▽
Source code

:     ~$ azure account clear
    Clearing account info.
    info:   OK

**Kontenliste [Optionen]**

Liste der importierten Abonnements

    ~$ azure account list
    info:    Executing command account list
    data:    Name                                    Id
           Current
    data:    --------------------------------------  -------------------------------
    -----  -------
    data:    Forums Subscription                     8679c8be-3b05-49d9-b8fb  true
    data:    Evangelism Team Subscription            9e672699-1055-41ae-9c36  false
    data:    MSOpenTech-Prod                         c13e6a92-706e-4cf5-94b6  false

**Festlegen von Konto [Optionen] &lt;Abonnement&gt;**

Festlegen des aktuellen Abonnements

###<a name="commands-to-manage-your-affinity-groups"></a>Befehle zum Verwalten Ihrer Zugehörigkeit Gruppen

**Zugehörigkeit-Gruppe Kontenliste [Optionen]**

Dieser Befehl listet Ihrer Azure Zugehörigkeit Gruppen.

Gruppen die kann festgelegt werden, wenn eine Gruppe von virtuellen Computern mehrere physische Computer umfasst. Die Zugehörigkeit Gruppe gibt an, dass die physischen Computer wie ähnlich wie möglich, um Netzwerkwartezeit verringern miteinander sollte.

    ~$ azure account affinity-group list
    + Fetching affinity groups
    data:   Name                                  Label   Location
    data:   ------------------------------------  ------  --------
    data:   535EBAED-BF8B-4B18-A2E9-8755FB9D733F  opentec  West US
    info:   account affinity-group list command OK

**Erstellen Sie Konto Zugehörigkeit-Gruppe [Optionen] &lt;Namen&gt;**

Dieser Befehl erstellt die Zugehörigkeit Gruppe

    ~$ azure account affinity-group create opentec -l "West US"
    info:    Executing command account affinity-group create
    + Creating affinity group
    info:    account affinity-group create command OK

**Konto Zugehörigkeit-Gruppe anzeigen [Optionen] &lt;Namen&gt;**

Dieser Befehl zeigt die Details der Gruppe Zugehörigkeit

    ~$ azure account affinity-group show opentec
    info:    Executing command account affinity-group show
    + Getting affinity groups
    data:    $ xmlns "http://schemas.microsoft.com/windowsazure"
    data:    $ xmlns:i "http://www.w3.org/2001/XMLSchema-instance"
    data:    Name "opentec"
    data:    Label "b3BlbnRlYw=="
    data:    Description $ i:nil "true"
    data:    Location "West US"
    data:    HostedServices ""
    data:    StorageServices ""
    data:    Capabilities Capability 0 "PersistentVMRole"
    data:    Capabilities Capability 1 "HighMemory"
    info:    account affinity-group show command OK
△
▽
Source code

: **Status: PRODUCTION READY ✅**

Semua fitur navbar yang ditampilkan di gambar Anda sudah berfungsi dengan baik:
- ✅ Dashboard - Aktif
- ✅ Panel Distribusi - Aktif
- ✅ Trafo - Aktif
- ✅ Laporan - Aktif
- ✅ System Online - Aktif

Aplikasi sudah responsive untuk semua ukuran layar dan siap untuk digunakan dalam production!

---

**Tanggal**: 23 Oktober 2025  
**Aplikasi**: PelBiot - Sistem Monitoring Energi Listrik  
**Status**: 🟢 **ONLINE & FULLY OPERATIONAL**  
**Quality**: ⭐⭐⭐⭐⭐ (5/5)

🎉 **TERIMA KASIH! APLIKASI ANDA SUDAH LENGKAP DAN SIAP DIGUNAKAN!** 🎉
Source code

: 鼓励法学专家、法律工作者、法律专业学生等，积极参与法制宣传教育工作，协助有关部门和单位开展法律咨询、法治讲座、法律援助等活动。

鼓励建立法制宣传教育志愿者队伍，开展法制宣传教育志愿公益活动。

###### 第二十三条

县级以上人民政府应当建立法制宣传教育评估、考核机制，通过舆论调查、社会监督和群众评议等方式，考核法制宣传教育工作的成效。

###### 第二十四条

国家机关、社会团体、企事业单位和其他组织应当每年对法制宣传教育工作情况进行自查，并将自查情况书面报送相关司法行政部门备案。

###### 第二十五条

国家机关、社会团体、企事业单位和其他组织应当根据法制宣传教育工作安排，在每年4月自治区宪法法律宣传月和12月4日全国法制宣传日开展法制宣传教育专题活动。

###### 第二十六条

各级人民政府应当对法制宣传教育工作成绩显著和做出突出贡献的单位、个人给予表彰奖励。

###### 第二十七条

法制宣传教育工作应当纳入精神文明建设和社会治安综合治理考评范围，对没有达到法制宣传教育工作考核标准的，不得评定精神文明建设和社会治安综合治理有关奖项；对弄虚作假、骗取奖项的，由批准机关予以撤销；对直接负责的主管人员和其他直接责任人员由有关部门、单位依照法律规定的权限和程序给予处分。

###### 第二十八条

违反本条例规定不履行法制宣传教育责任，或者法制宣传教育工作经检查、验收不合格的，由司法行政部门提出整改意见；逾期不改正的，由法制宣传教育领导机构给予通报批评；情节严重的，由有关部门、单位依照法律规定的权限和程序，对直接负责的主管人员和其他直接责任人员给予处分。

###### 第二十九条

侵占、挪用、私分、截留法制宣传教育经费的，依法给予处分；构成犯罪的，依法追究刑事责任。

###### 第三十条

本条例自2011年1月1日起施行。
△
▽
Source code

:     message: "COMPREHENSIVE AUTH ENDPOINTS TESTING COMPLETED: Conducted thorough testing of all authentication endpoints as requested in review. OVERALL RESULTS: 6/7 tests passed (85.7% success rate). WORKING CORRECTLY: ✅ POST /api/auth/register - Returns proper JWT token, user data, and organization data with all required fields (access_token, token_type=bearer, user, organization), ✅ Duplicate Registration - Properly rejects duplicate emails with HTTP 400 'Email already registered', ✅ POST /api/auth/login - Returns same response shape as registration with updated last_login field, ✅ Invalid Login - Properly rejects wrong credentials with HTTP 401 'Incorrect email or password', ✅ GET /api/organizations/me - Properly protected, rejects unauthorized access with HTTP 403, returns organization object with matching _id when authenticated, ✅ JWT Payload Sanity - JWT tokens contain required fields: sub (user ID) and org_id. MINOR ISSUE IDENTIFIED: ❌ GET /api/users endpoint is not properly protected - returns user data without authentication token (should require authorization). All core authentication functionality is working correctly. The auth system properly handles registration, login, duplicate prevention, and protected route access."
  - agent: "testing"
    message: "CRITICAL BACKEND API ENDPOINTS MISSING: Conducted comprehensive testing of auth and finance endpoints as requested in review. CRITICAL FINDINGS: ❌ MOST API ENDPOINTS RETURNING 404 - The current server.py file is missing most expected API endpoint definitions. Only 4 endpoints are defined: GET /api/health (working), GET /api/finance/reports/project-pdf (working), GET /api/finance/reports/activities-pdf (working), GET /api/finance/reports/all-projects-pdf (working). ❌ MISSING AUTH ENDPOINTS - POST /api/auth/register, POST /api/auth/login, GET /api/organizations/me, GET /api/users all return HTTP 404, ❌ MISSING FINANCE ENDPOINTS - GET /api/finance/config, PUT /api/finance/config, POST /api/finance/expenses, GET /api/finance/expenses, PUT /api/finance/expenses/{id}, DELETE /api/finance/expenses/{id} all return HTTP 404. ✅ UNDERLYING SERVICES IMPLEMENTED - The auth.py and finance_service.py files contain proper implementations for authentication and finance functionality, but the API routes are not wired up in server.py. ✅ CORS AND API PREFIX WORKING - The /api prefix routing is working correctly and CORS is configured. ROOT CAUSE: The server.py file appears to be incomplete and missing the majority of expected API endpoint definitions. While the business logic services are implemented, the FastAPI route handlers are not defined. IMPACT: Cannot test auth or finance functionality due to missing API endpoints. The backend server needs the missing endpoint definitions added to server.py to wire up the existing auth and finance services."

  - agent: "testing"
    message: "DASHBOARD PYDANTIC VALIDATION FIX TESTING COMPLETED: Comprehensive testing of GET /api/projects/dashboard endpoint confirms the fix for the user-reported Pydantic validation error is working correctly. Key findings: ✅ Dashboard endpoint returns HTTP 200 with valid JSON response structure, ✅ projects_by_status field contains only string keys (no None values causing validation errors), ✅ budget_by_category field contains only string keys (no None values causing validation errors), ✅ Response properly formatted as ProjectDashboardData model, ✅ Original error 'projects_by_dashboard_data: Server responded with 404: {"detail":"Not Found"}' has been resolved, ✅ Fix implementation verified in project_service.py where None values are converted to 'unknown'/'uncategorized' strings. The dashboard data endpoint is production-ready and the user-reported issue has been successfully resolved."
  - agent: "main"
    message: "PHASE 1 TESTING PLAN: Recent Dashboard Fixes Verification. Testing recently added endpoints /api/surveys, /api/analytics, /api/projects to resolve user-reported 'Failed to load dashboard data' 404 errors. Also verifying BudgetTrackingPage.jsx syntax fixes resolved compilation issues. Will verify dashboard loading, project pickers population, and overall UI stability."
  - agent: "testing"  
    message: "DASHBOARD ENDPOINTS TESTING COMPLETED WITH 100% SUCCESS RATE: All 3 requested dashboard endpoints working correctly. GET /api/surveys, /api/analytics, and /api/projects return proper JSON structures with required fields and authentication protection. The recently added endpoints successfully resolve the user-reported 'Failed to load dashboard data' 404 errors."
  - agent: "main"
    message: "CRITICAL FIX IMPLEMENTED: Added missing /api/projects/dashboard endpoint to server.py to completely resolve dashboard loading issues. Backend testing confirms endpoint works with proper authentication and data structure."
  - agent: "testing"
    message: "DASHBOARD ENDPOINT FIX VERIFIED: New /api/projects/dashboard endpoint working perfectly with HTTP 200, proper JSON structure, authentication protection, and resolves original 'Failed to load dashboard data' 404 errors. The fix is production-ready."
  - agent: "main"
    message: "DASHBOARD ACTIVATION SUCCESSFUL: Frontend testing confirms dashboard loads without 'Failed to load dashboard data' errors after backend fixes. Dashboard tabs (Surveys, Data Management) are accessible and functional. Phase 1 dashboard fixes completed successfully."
△
◆ Your objective ◆
Copy all lines from the material that contain "xmlns".

◆ Response ◆
    data:    $ xmlns "http://schemas.microsoft.com/windowsazure"
    data:    $ xmlns:i "http://www.w3.org/2001/XMLSchema-instance"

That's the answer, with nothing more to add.